We know that Clinton did not overreact. He went back to the bungling and fumbling of his administration – trying repeatedly to nominate an Attorney General sans a “nanny problem.” We wound up with “Fireball” Janet Reno. Reno immediately went to work to teach the terrorists a lesson – a lesson in death and destruction that is – and she used the Branch Davidian compound in Waco, Texas as her tutorial. In the immediate aftermath of a major terrorist attack on American soil, Bill Clinton’s Attorney General directed the attention of the FBI, Justice Department and media on a barn in Waco where 80 people, including 25 children would be killed in a conflagration.
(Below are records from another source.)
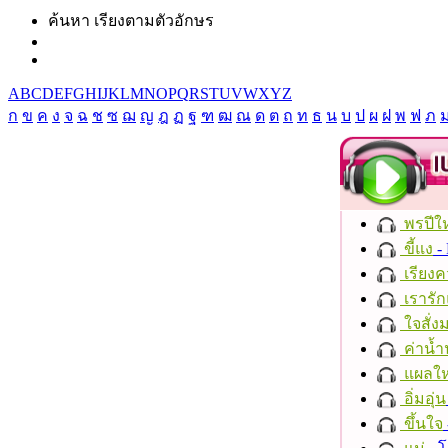
ค้นหา เรียงตามตัวอักษร
A
B
C
D
E
F
G
H
I
J
K
L
M
N
O
P
Q
R
S
T
U
V
W
X
Y
Z
ก
ข
ค
ง
จ
ฉ
ช
ซ
ฌ
ญ
ฎ
ฏ
ฐ
ฑ
ฒ
ณ
ด
ต
ถ
ท
ธ
น
บ
ป
ผ
ฝ
พ
ฟ
ภ
พรปีให
ขี้แง
-
เรียงค
เรารัก
ใจสั่ง
ค่าน้
แผลให
อิ่มอุ่น
ขึ้นใจ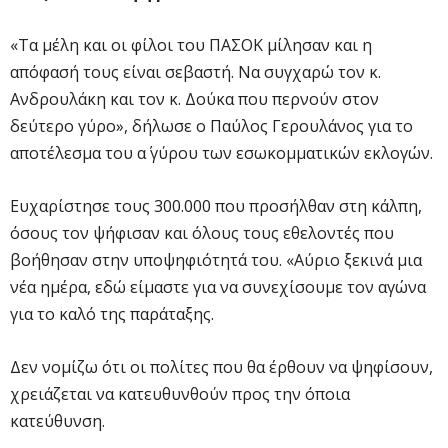
«Τα μέλη και οι φίλοι του ΠΑΣΟΚ μίλησαν και η
απόφασή τους είναι σεβαστή. Να συγχαρώ τον κ.
Ανδρουλάκη και τον κ. Δούκα που περνούν στον
δεύτερο γύρο», δήλωσε ο Παύλος Γερουλάνος για το
αποτέλεσμα του α΄ γύρου των εσωκομματικών εκλογών.
Ευχαρίστησε τους 300.000 που προσήλθαν στη κάλπη,
όσους τον ψήφισαν και όλους τους εθελοντές που
βοήθησαν στην υποψηφιότητά του. «Αύριο ξεκινά μια
νέα ημέρα, εδώ είμαστε για να συνεχίσουμε τον αγώνα
για το καλό της παράταξης.
Δεν νομίζω ότι οι πολίτες που θα έρθουν να ψηφίσουν,
χρειάζεται να κατευθυνθούν προς την όποια
κατεύθυνση.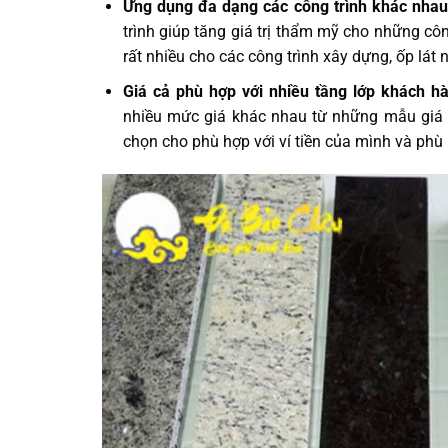
Ứng dụng đa dạng các công trình khác nha
trình giúp tăng giá trị thẩm mỹ cho những cô
rất nhiều cho các công trình xây dựng, ốp lát n
Giá cả phù hợp với nhiều tầng lớp khách h
nhiều mức giá khác nhau từ những mẫu giá r
chọn cho phù hợp với ví tiền của mình và phù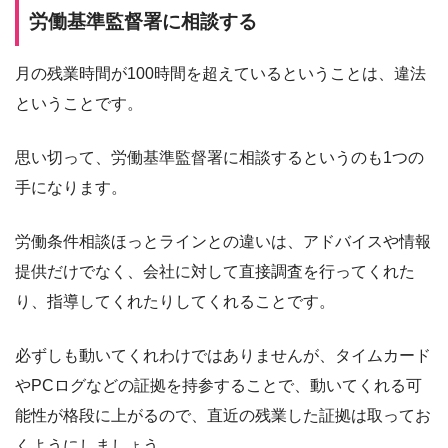
労働基準監督署に相談する
月の残業時間が100時間を超えているということは、違法
ということです。
思い切って、労働基準監督署に相談するというのも1つの
手になります。
労働条件相談ほっとラインとの違いは、アドバイスや情報
提供だけでなく、会社に対して直接調査を行ってくれた
り、指導してくれたりしてくれることです。
必ずしも動いてくれわけではありませんが、タイムカード
やPCログなどの証拠を持参することで、動いてくれる可
能性が格段に上がるので、直近の残業した証拠は取ってお
くようにしましょう。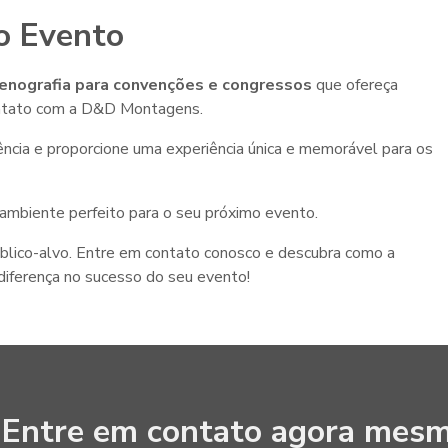
o Evento
enografia para convenções e congressos
que ofereça
 contato com a D&D Montagens.
ncia e proporcione uma experiência única e memorável para os
ambiente perfeito para o seu próximo evento.
úblico-alvo. Entre em contato conosco e descubra como a
diferença no sucesso do seu evento!
Entre em contato agora mesm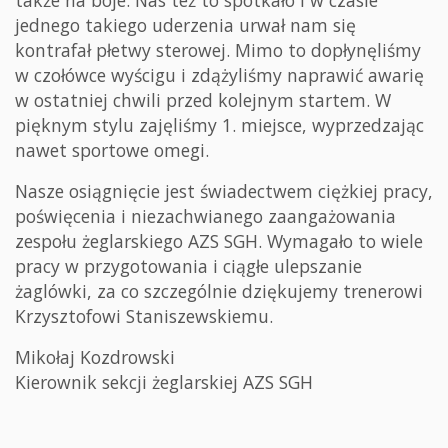
także na boje. Nas też to spotkało i w czasie
jednego takiego uderzenia urwał nam się
kontrafał płetwy sterowej. Mimo to dopłynęliśmy
w czołówce wyścigu i zdążyliśmy naprawić awarię
w ostatniej chwili przed kolejnym startem. W
pięknym stylu zajęliśmy 1. miejsce, wyprzedzając
nawet sportowe omegi.
Nasze osiągnięcie jest świadectwem ciężkiej pracy,
poświęcenia i niezachwianego zaangażowania
zespołu żeglarskiego AZS SGH. Wymagało to wiele
pracy w przygotowania i ciągłe ulepszanie
żaglówki, za co szczególnie dziękujemy trenerowi
Krzysztofowi Staniszewskiemu.
Mikołaj Kozdrowski
Kierownik sekcji żeglarskiej AZS SGH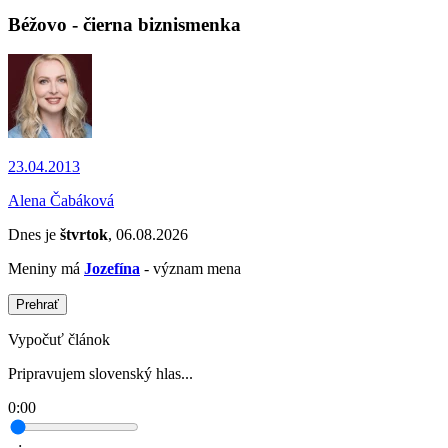
Béžovo - čierna biznismenka
23.04.2013
Alena Čabáková
Dnes je
štvrtok
, 06.08.2026
Meniny má
Jozefína
- význam mena
Prehrať
Vypočuť článok
Pripravujem slovenský hlas...
0:00
--:--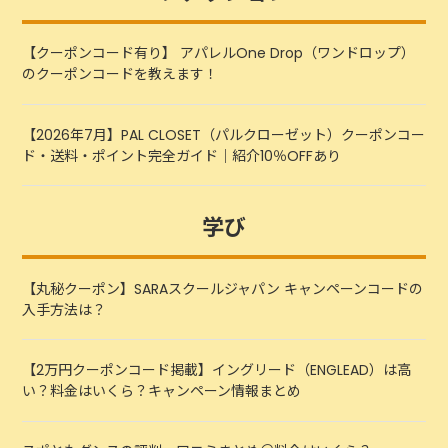
【クーポンコード有り】 アパレルOne Drop（ワンドロップ）
のクーポンコードを教えます！
【2026年7月】PAL CLOSET（パルクローゼット）クーポンコー
ド・送料・ポイント完全ガイド｜紹介10％OFFあり
学び
【丸秘クーポン】SARAスクールジャパン キャンペーンコードの
入手方法は？
【2万円クーポンコード掲載】イングリード（ENGLEAD）は高
い？料金はいくら？キャンペーン情報まとめ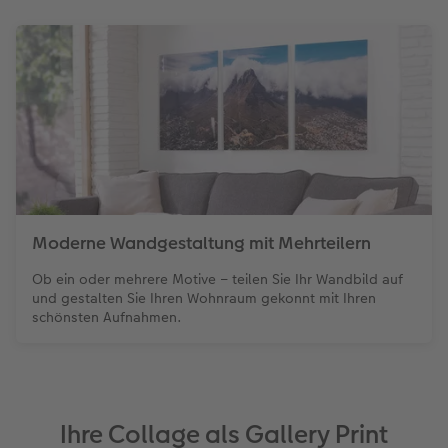
Moderne Wandgestaltung mit Mehrteilern
Ob ein oder mehrere Motive – teilen Sie Ihr Wandbild auf
und gestalten Sie Ihren Wohnraum gekonnt mit Ihren
schönsten Aufnahmen.
Ihre Collage als Gallery Print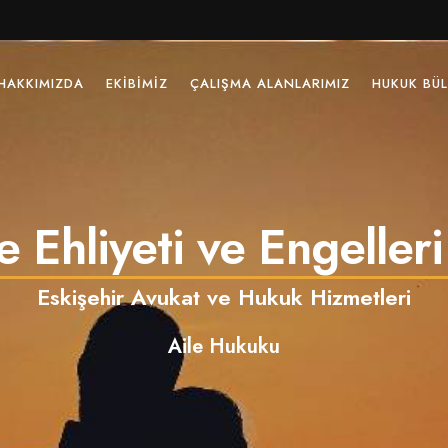
HAKKIMIZDA
EKIBIMIZ
ÇALIŞMA ALANLARIMIZ
HUKUK BÜL
 Ehliyeti ve Engeller
Eskişehir Avukat ve Hukuk Hizmetleri
Aile Hukuku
Bill Clinton’s response to the bombing of the Murrah Federal Office Building in Oklahoma City was to blame it on conservative radio talk show hosts. The constant distractions of the Whitewater controversy, among others, in 1995 and 1996 prevented Mr. Clinton from doing much about the terrorist attacks which killed 26 people and injured nearly 600 on November 13, 1995 in Riyadh and June 25, 1996 at the Khobar Towers in Saudi Arabia.

On August 7, 1998, terrorists attacked U.S. embassies in Nairobi, Kenya and Dar es Salaam, Tanzania, killing more than 300 and injuring over 5,000. Then, three days after Bill Clinton went on national television to finally admit that he did have sexual relations with “that woman,” he further depleted our precious supply of cruise missiles by attacking a tent camp in Afghanistan and an aspirin factory in Khartoum.

Then came the bombing of the USS Cole in Aden, Yemen on October 12, 2000 which killed 17 sailors and wounded 39 others. The Clinton administration treated the attack more like a bank robbery in Peoria than an act of war against our nation. That would explain why for days after the attack, Secretary of State Madeleine Albright insisted we were “unable to state with certainty that this was a terrorist attack.”

Bruce Springsteen and his liberal cronies may not like it, but in George W. Bush, America has a commander in chief who will ensure the safety of the nation and her citizens. After all, Bruce, when it comes to the war on terrorism, Bill Clinton’s theme was “Born to Run,” but George W. Bush’s is “No Surrender.”

Sempers,

Roger
:marine:

Devildogg4ever
09-20-03, 07:31 AM
I don't see any difference in Bruce Springfield yaking about the Vice-President or The Dixie Chicks saying what they said of the President! Granted, they have their right to think and say what they believe, but not using their influence when they make comments!! I know that when we make comments, we pretty much know they won't go public! But people of this caliber know their comments will go world-wide!!